I am evaluating Symantec Encryption Desktop, but the only way I see to do this with this software suite is for the prospective customers to purchase the same software and have it installed on the demonstration machine. I could encyrpt the USB drive, mail it to them, and then decrypt it while I do the demo, However even if I delete the software after the demo, it's still possible to recover our software once it's been decrypted and deleted. I need a solution where the remote location does not need the encryption software installed and I can run the application without decrypting it. Is this possible?

Thanks in advance for any input on this problem. 

Do you run the application from USB or copy it to local system for demonstration. ?

Is your requirement to keep the data encrypted on USB until it is accessed for demonstration ?

I would suggest to also test this requirment with Symantec Endpoint Encryption Removavle Storage (SEE-RS).

It could be copied from the USB or remain there, that's not the issue. I need the software to never be decrypted, but still be able to run the software. Symantec Encryption Desktop did this perfectly, however each customer would be forced to buy a license and install encryption desktop just to get a demonstration of our software. I need to be able to run the software in it's encrypted state without forcing the customer to buy a license.

I will look at the other software you mentioned.
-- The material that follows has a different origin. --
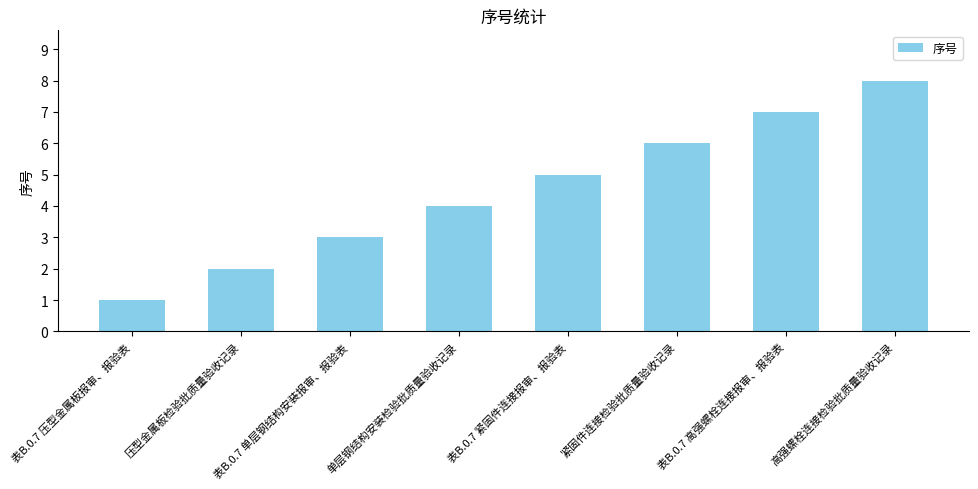

What position from the right is 表B.0.7 高强螺栓连接报审、报验表?

2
Why do you need it to be encrypted?  If its a software for potential clients it seems to me your main aim is to prevent them from copying the application onto their machines.  You just want to get copy protection usb sticks.

True, copy protected portable media would keep them from directly making a copy of the software. However if it is unencrypted, a potential client's software engineers would still be able to look at the code and reverse engineer it at a later date.
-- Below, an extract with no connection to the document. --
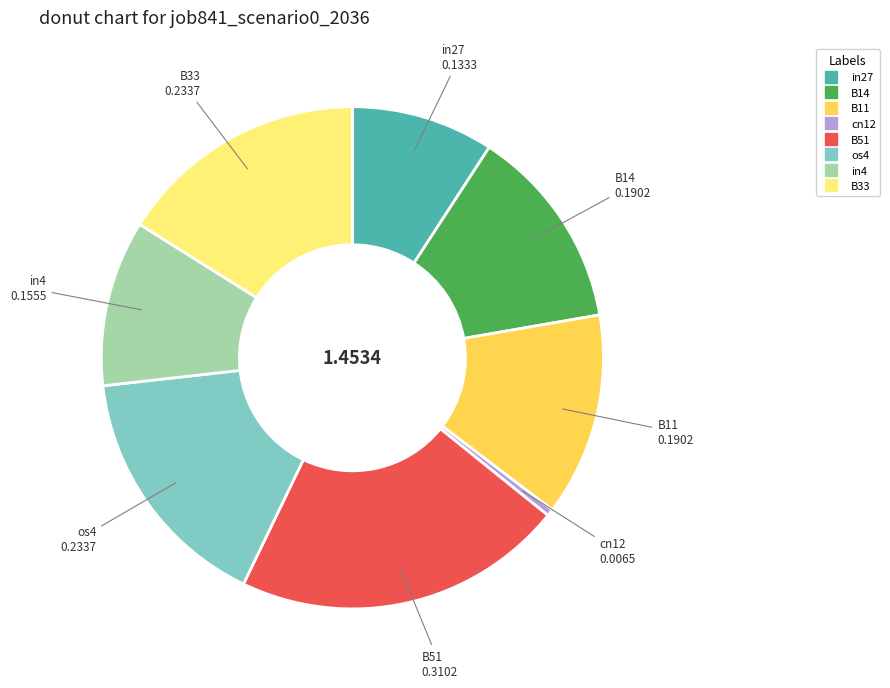

How many slices are in this pie chart?

8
The demonstration process will be done remotely. In other words, we'll send them portable media before the demonstration. Then one of our engineers will remote into their network where the confidential data resides and run the analysis. Then they will send the portable media back to us. That leaves plenty of time and opportunity to analyze the code and reverse engineer it at a later date.

Those are quite a unique set of requirements.

Could you just use PGP Zip?  That would then have the program in an encrypted format, encrypted to a password.  When when the engineer remotes in to do this analysis, they can just extract it to the disk.  What you could then do is have another nuke utility to wipe the entire USB stick securely (copy the nuke utility to remote pc then nuke the USB stick.

So Copy Protection + PGP Zip + USB Nuke utility all together I think you have all bases covered.

OK, I'll submit that to the engineer and see what he thinks. Thanks for your time.